Il Governo vuole un progressivo ritorno alla normalità, ad agosto stadi al 40/50% con greenpass. Gli Ultras tuonano: o tutti o nessuno.

Chiunque stia leggendo è ben conscio del periodo che ci stiamo – forse – mettendo alle spalle. Il COVID-19 è sempre all’ordine del giorno, ma da qualche tempo anche con l’aiuto dei vaccini i toni sono senz’altro meno accesi rispetto ai primi mesi dell’anno. Nonostante la variante “delta” sia ben radicata in Italia, il calcio non può attendere e in queste ore si sta parlando di riapertura degli impianti sportivi. Ancora una volta ci saranno importanti limitazioni per l’accesso agli stadi tramite l’utilizzo del green pass.

Si pensa ad una presenza ridotta tra il 40% e il 50% – a seconda del colore della regione – per tutti gli impianti di Serie A. Merito di questo primo rientro è sicuramente dell’Europeo conclusosi questa estate. L’evento ha fatto da apripista, il vaccino, poi, è sicuramente stato un ulteriore passo in avanti in questo senso.

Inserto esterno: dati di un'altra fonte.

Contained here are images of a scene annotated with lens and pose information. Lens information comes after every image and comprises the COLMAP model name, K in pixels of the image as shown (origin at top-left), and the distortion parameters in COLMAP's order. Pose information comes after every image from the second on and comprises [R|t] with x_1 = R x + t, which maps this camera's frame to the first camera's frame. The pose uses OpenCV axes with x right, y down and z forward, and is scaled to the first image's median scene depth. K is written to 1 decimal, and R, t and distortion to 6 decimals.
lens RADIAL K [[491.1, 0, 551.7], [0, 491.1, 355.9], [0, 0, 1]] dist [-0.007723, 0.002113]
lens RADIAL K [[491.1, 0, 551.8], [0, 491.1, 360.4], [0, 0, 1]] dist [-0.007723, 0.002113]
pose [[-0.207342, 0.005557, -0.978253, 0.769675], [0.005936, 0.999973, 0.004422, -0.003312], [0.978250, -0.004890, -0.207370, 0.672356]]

Se però da una parte c’è la volontà di un ritorno alla normalità, qualcuno frena su questo fronte. Diversi gruppi ultrà italiani si dicono contrari a rientrare parzialmente. O tutti o nessuno. Si sono susseguiti diversi striscioni per l’intera penisola italiana e tra i primi ci sono i tifosi della Sampdoria, che in occasione dell’amichevole contro il Verona scrivono: “Per noi non è ancora il momento, rientreremo solo al 100%“. Striscione ripreso anche dal gruppo degli Eagles Supporters – di cui abbiamo parlato in un precedente articolo – che con l’occasione fanno partire un sondaggio Instragram tra i propri seguaci.

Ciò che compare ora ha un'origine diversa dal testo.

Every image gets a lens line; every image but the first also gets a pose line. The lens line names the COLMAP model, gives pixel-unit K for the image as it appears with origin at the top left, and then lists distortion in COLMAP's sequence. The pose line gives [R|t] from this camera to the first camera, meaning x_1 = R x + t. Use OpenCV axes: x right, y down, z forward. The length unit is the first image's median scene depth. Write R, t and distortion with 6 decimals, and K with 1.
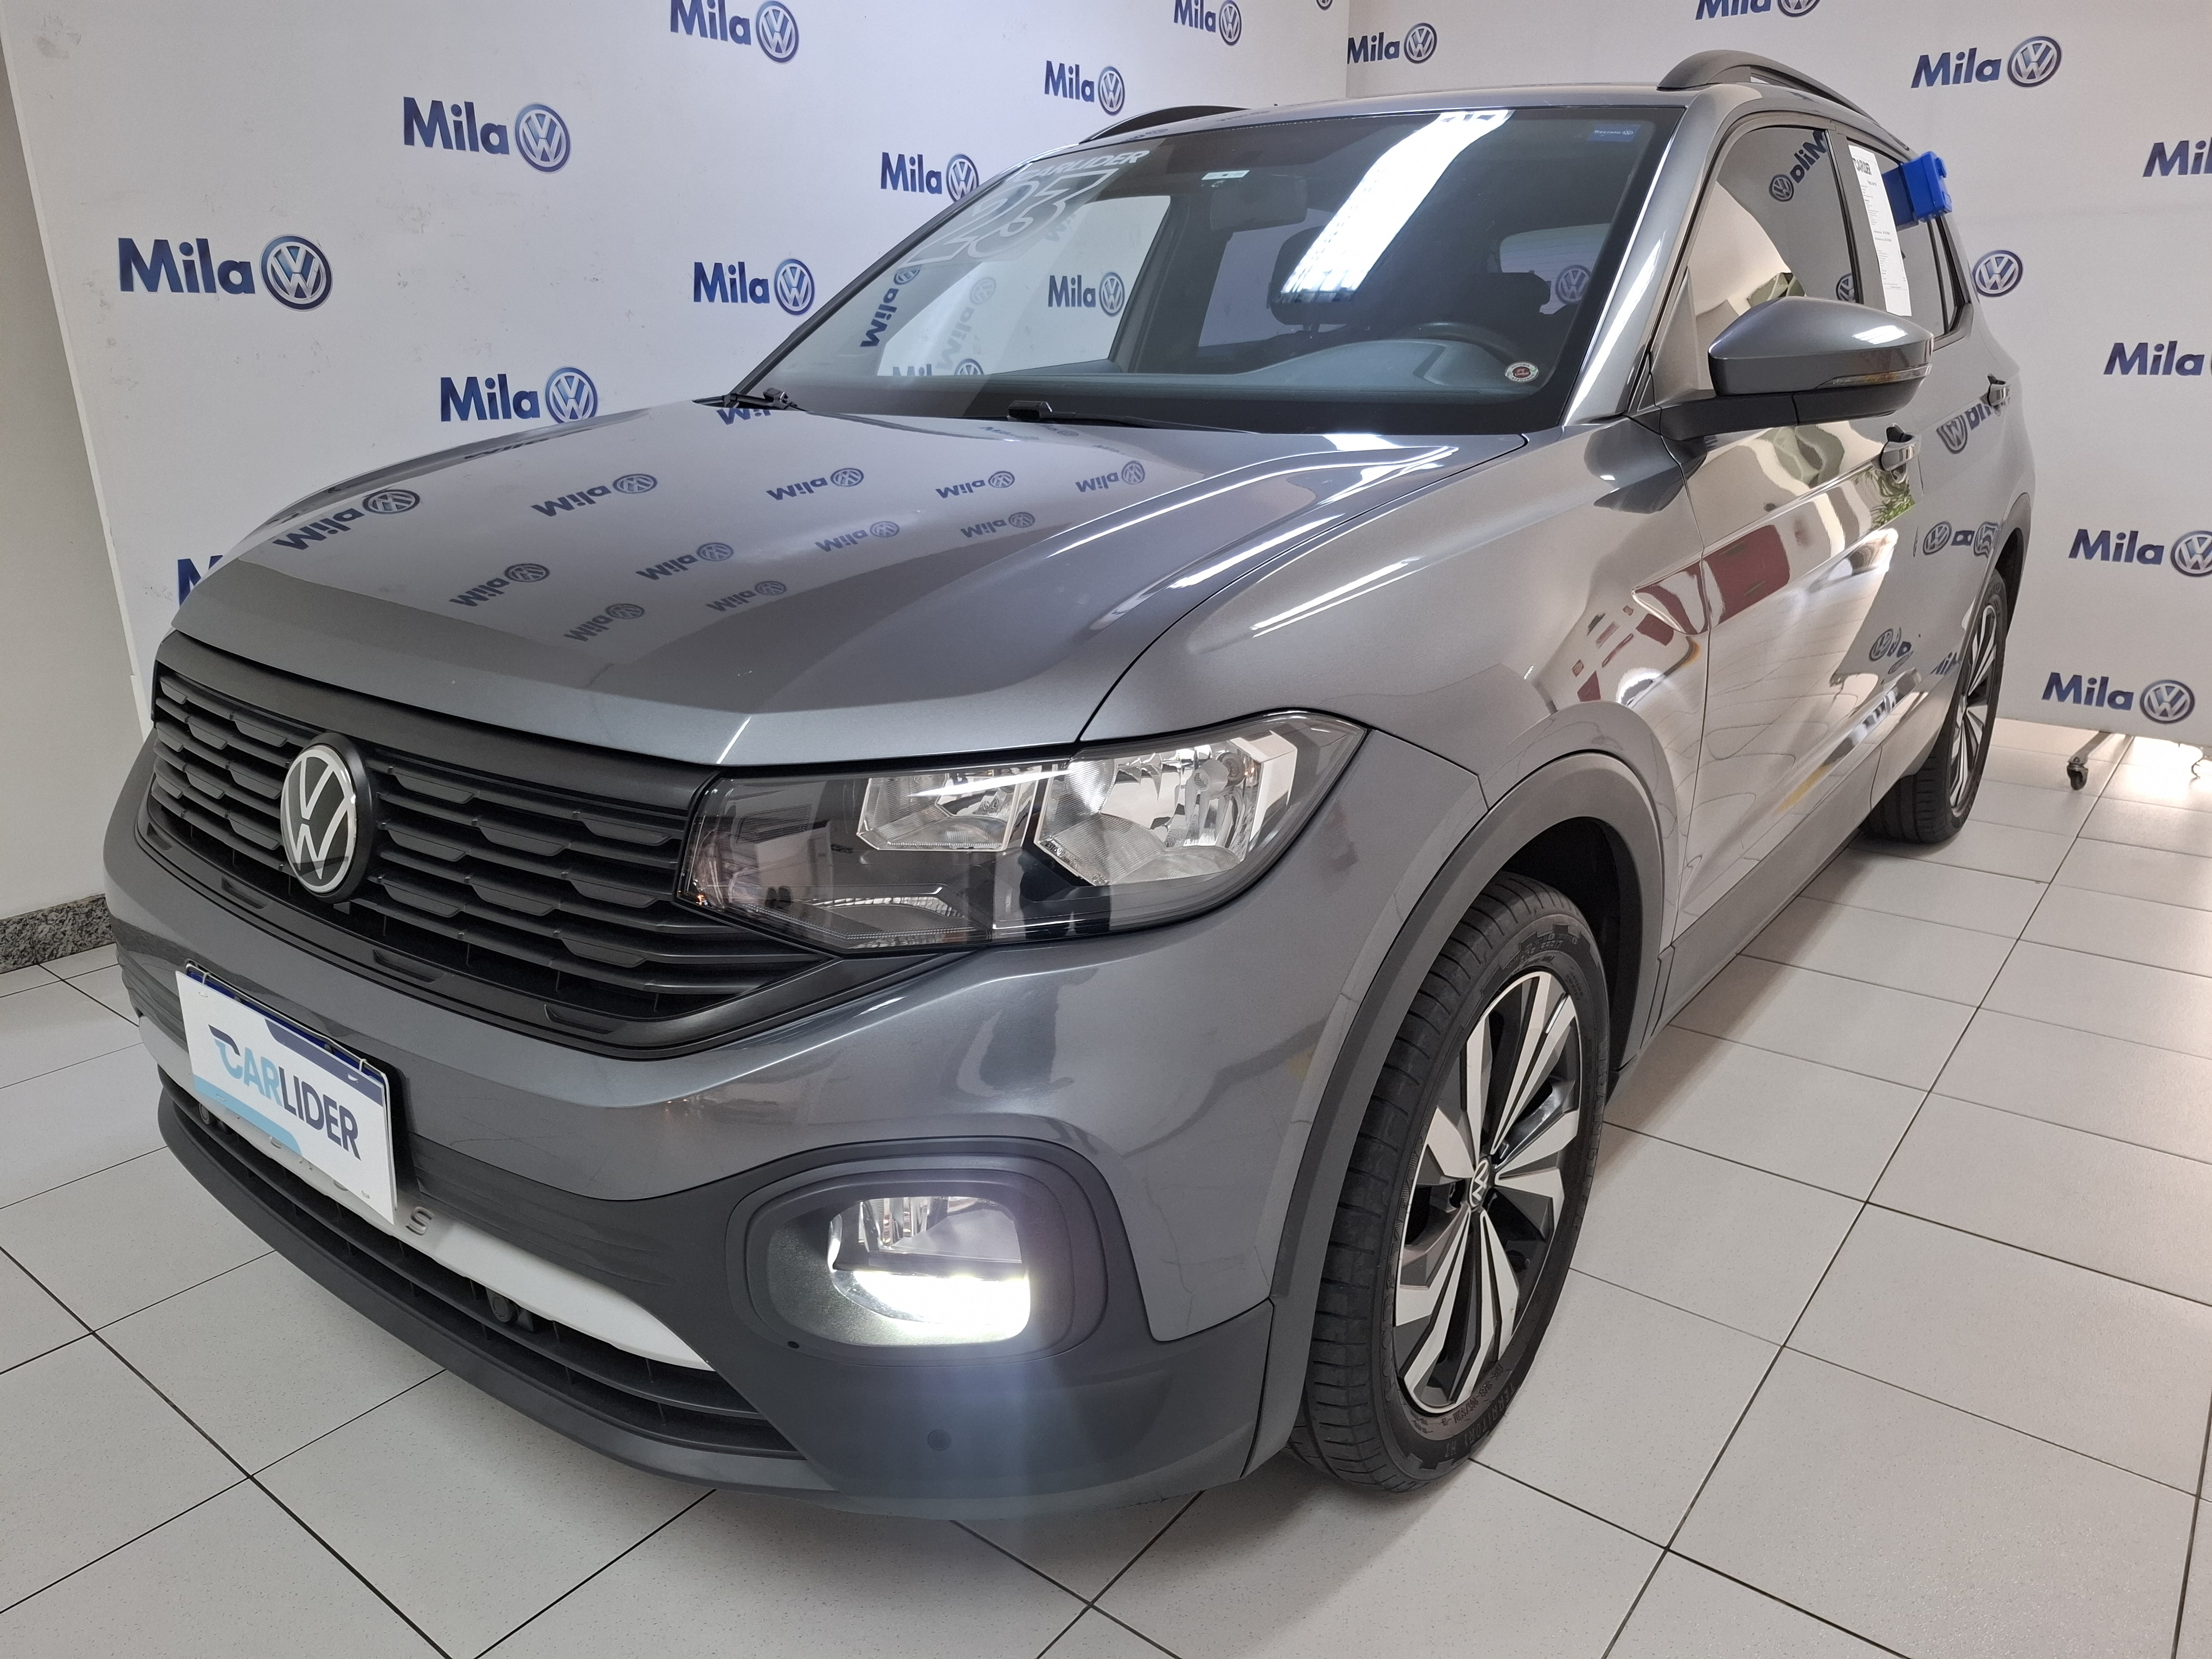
lens RADIAL K [[1490.7, 0, 1104.2], [0, 1490.7, 834.3], [0, 0, 1]] dist [0.036660, -0.023040]
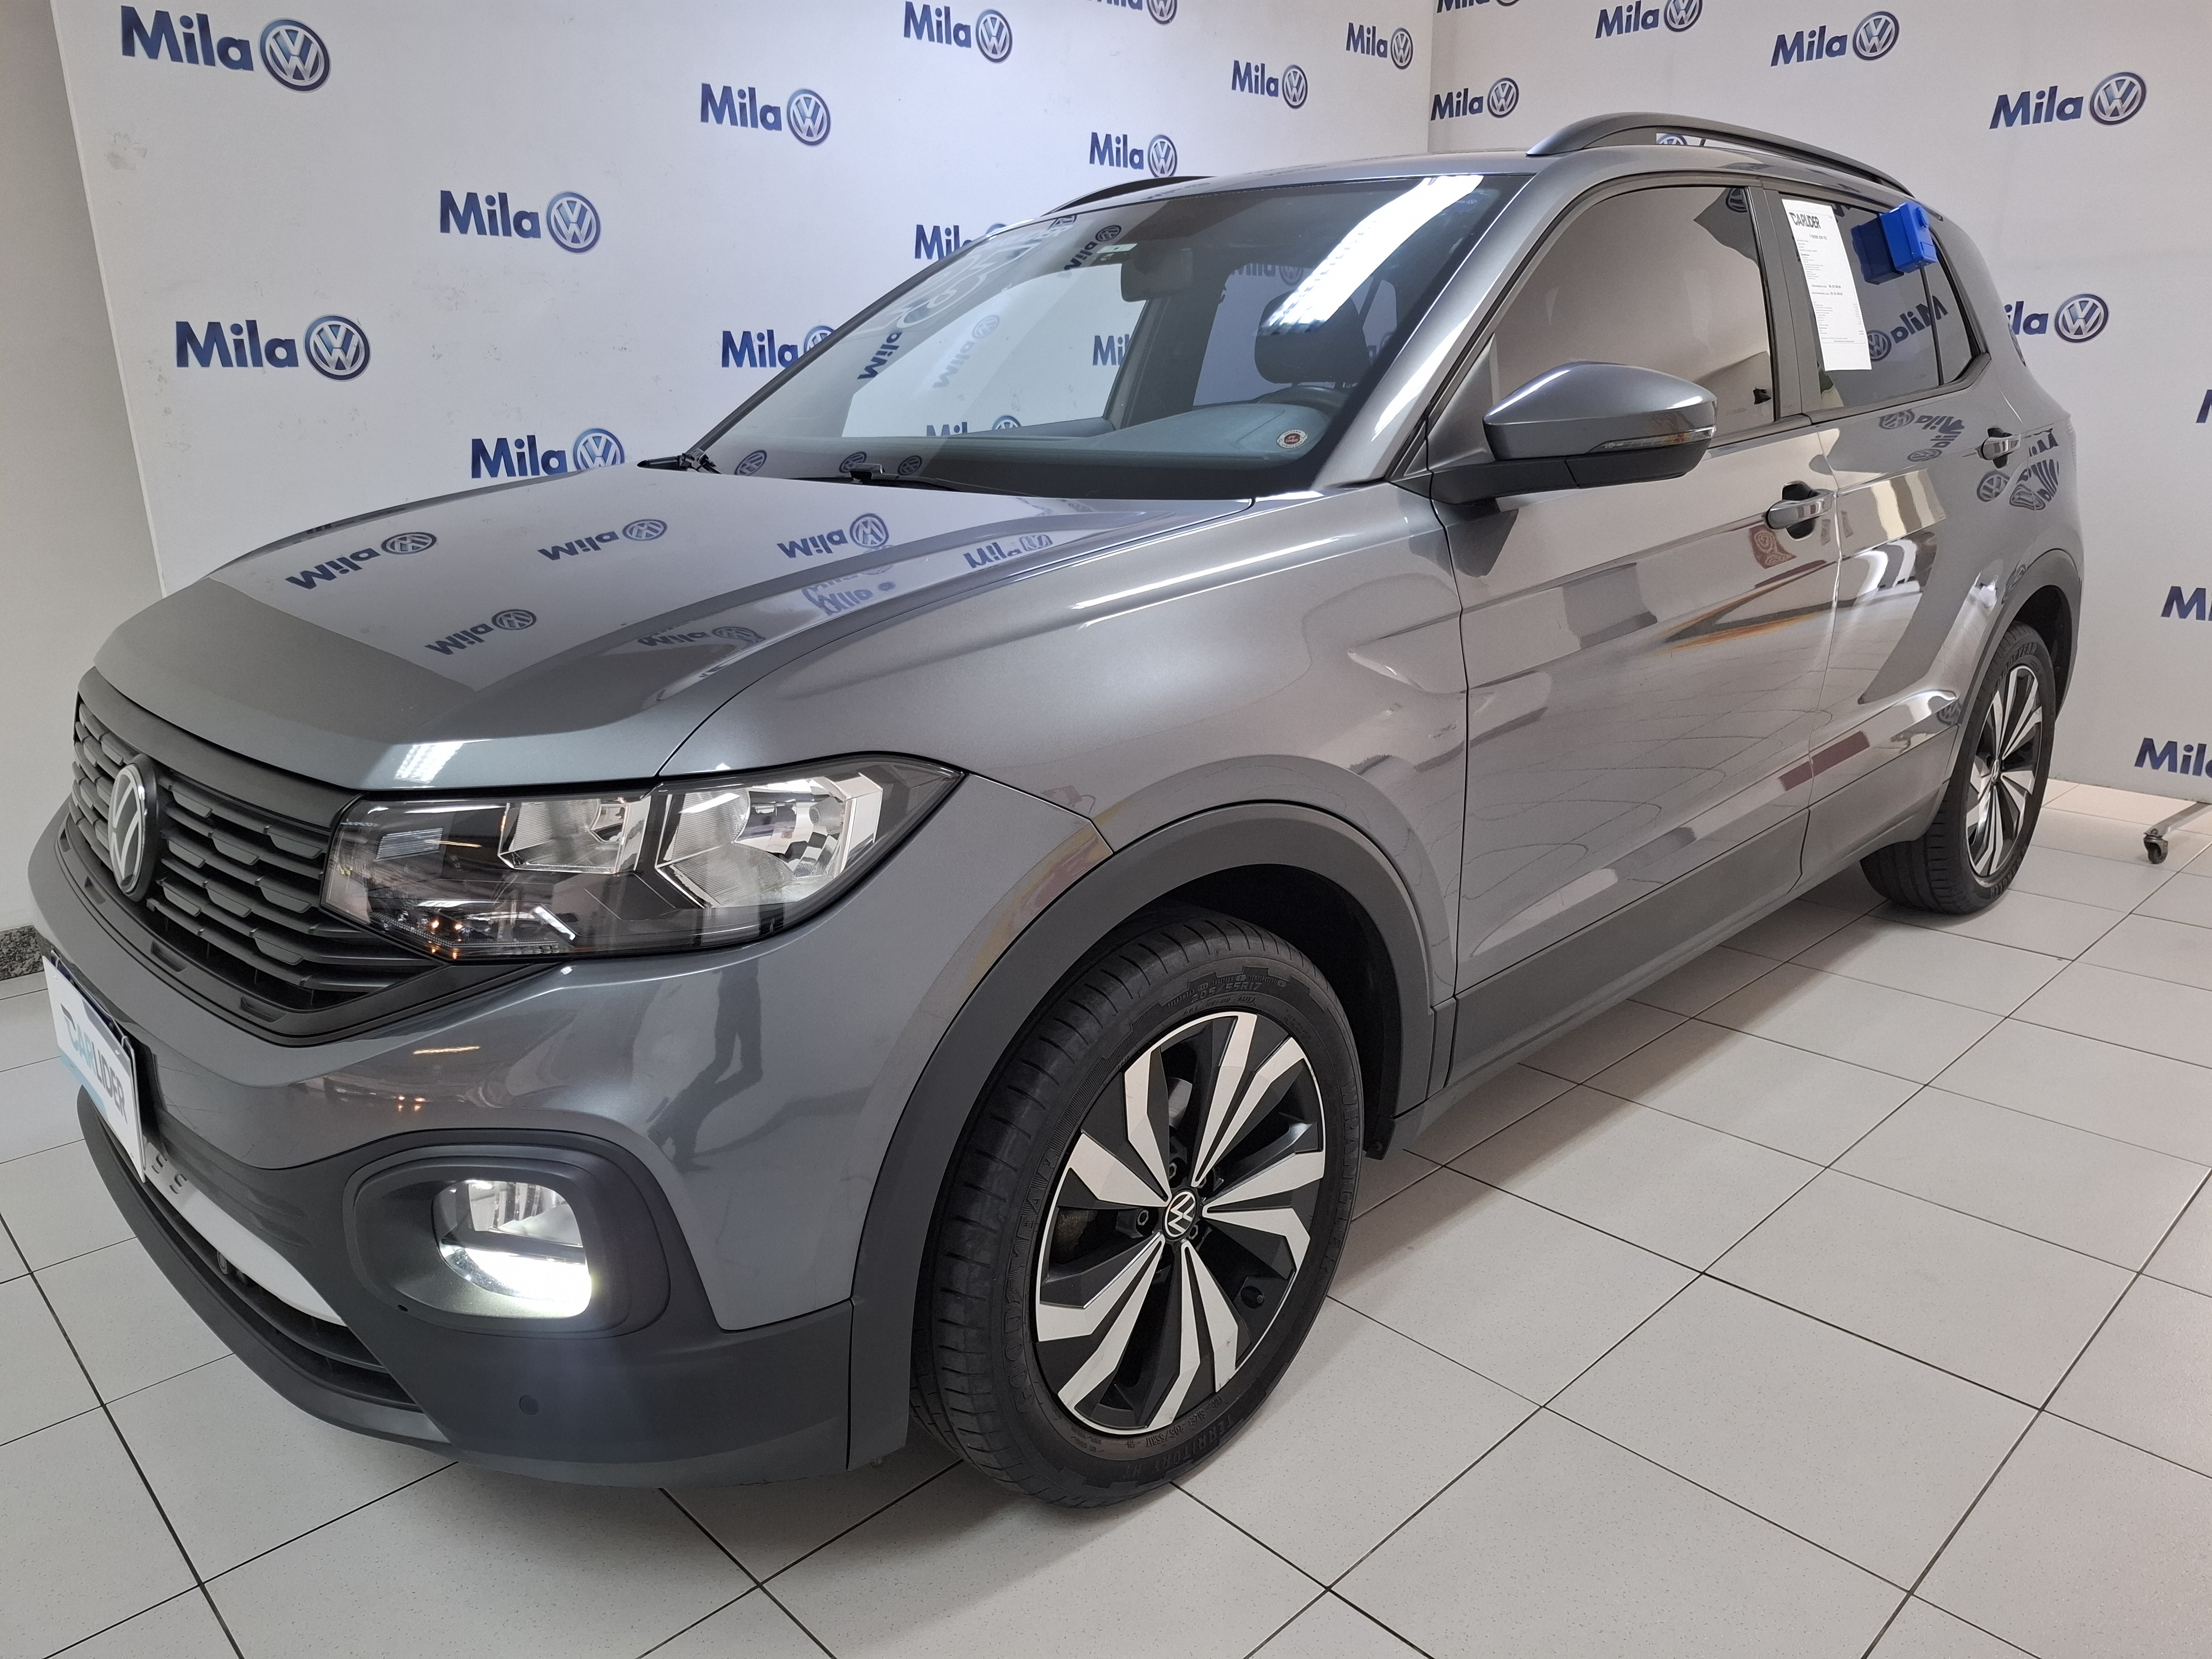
lens RADIAL K [[1490.7, 0, 1103.1], [0, 1490.7, 830.4], [0, 0, 1]] dist [0.036660, -0.023040]
pose [[0.990139, 0.030883, -0.136640, 0.298452], [-0.035120, 0.998971, -0.028706, -0.001008], [0.135613, 0.033222, 0.990205, -0.035944]]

Quest’anno potrebbe essere l’anno decisivo per un rientro, anche parziale. Il nostro invito è quello di soffermarsi a come il paese era epidemiologicamente nel settembre 2020, a quali erano le aspettative per l’inverno e come il vaccino era una promessa. Le cose sono profondamente cambiate anche da inizio 2021, quando il nostro paese aveva visto un’intensa crescita del virus, ora fortunatamente diminuita. Il peggio è passato verrebbe da dire, ma non è del tutto così. Questo virus – che abbiamo imparato a conoscere – è imprevedibile. Subdolo. Aggressivo. Un rientro a capienza ridotta è la cosa più razionale, almeno per noi. Il nostro augurio è che nessuno possa essere discriminato, non vorremmo vedere troppi biglietti assegnati ad amici o parenti “dì”. In un calcio che è sempre più proiettato al guadagno è facilmente prevedibile un epilogo simile.

Ci attendono ancora mesi intensi, forse imprevedibili. Speriamo di poter gioire più quanto abbiamo sofferto la scorsa stagione.